Imagine this: I’m a bank. I’d like to lend you more money than you need to buy your dream house, even if that puts you at the poverty line, just so long as you pay me interest every month for the next 30 years. Deal? Great… keep thinking of that house.
Borrowing capacity is the single biggest influencer of property prices in the current market. But just because you can borrow it, doesn’t necessarily mean that you should.
The simple fact is that in most cities and towns where there is not an oversupply of housing stock, prices are being driven by how much an individual or family can borrow.
For the majority of Australians, when we want to buy a house, we end up borrowing as much as the bank will lend us, otherwise we can’t afford to get into the market.
With interest rates at record lows, thanks to the official cash rate sitting at 1.75 per cent, Australia’s borrowing capacity has grown significantly over the last 10 years.

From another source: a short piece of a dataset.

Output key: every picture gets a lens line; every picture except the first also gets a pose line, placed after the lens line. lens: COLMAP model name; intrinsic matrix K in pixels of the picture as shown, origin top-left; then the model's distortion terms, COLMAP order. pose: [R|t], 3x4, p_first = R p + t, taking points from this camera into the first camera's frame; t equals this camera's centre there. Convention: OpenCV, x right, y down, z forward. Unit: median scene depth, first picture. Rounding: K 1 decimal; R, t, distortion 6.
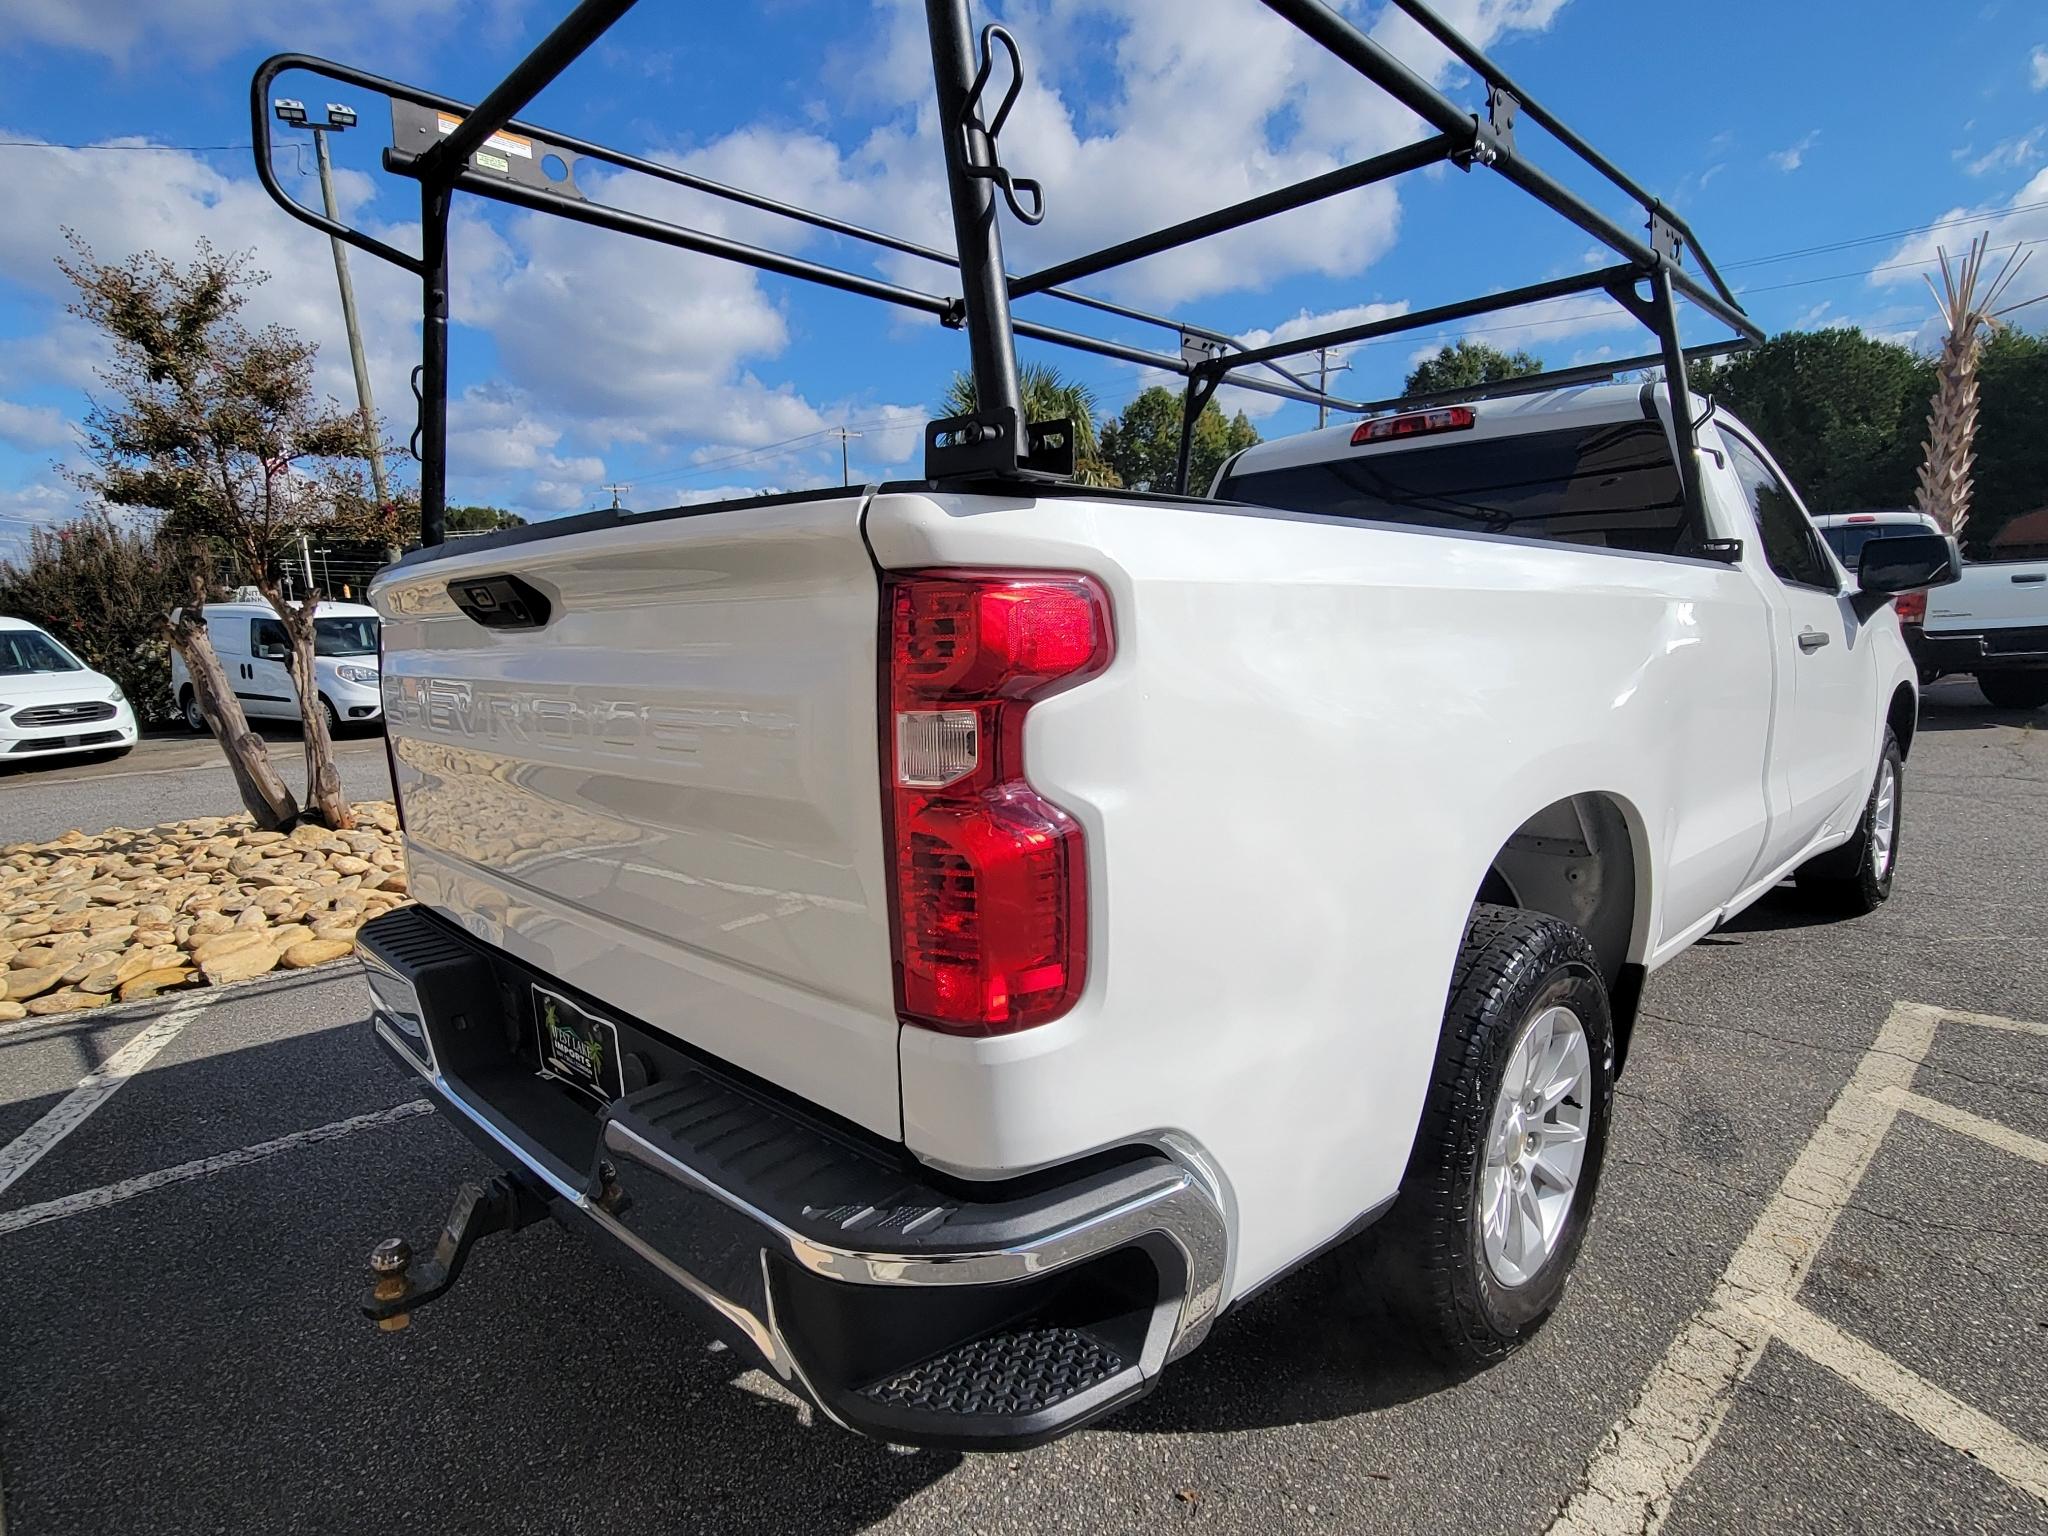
lens RADIAL K [[1098.3, 0, 1034.1], [0, 1098.3, 757.2], [0, 0, 1]] dist [0.002284, -0.000571]
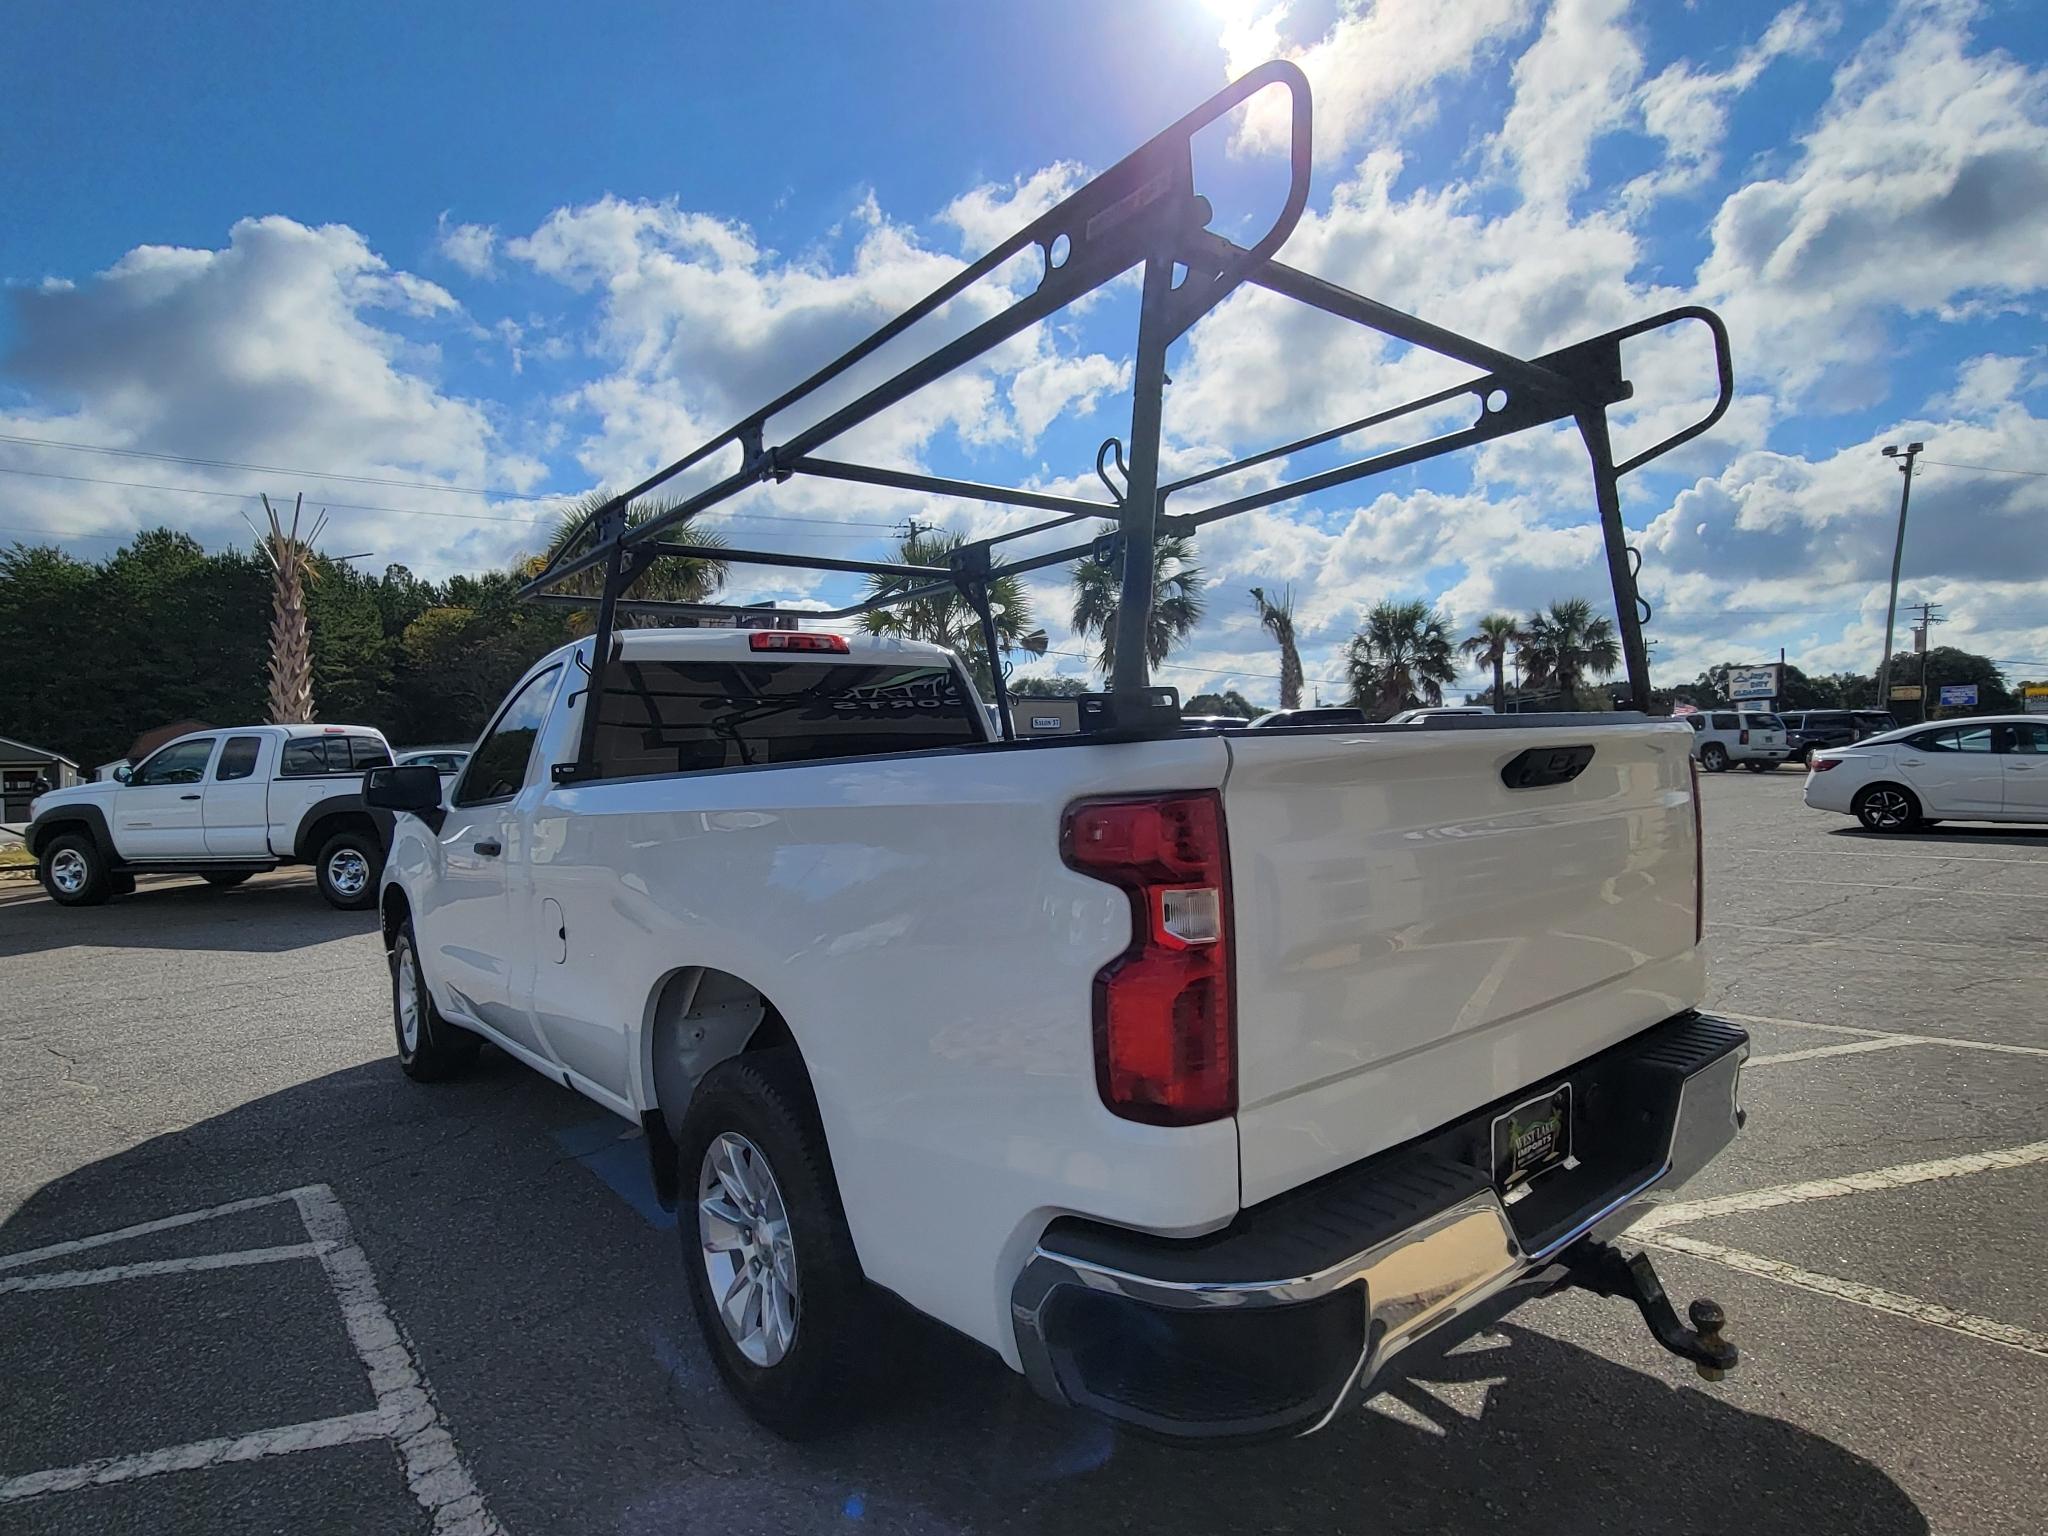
lens RADIAL K [[1098.3, 0, 1030.9], [0, 1098.3, 788.8], [0, 0, 1]] dist [0.002284, -0.000571]
pose [[0.114471, -0.004131, 0.993418, -0.781144], [0.165601, 0.986079, -0.014982, -0.079952], [-0.979527, 0.166226, 0.113561, 0.606884]]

But it is pretty logical to think that if interest rates rise over the longer term, which they are predicted to do, then borrowing capacity should fall.
It can also be influenced by prudential lending standards, which are the rules placed on banks in respect to the amounts they are allowed to lend to borrowers.
So how can we translate changes in borrowing capacity into real numbers? The easiest way to do this is with an example.
Banks will typically lend you an amount equal to your ability to save, divided by the current interest rate, plus a 2 per cent buffer for any risks.
So if you have the required deposit, and a savings capacity of $50,000 a year, and the current interest rate is 4 per cent, the banks will therefore lend you $50,000 divided by 6 per cent, which is $833,000.
If interest rates increased by just 1 per cent, the amount the banks would lend you would fall to $714,000 – which is $50,000 divided by 7 per cent.
This 1 per cent difference in interest rates equals $119,000 or a 14 per cent difference in the amount that a bank is prepared to lend, and potentially a similar drop in property prices over the next few years.
When my clients ask me how much they can borrow to purchase property, I generally tell them to think long and hard about their own borrowing capacity when purchasing property, and to not be driven by how much a bank or mortgage broker says they will lend.
If you borrow as much as a bank will lend you, there is a risk of being exposed to tightening lending standards, which could make you a forced seller in a market downturn.
Get on top of your own borrowing capacity, don’t rely on someone else to set it for you.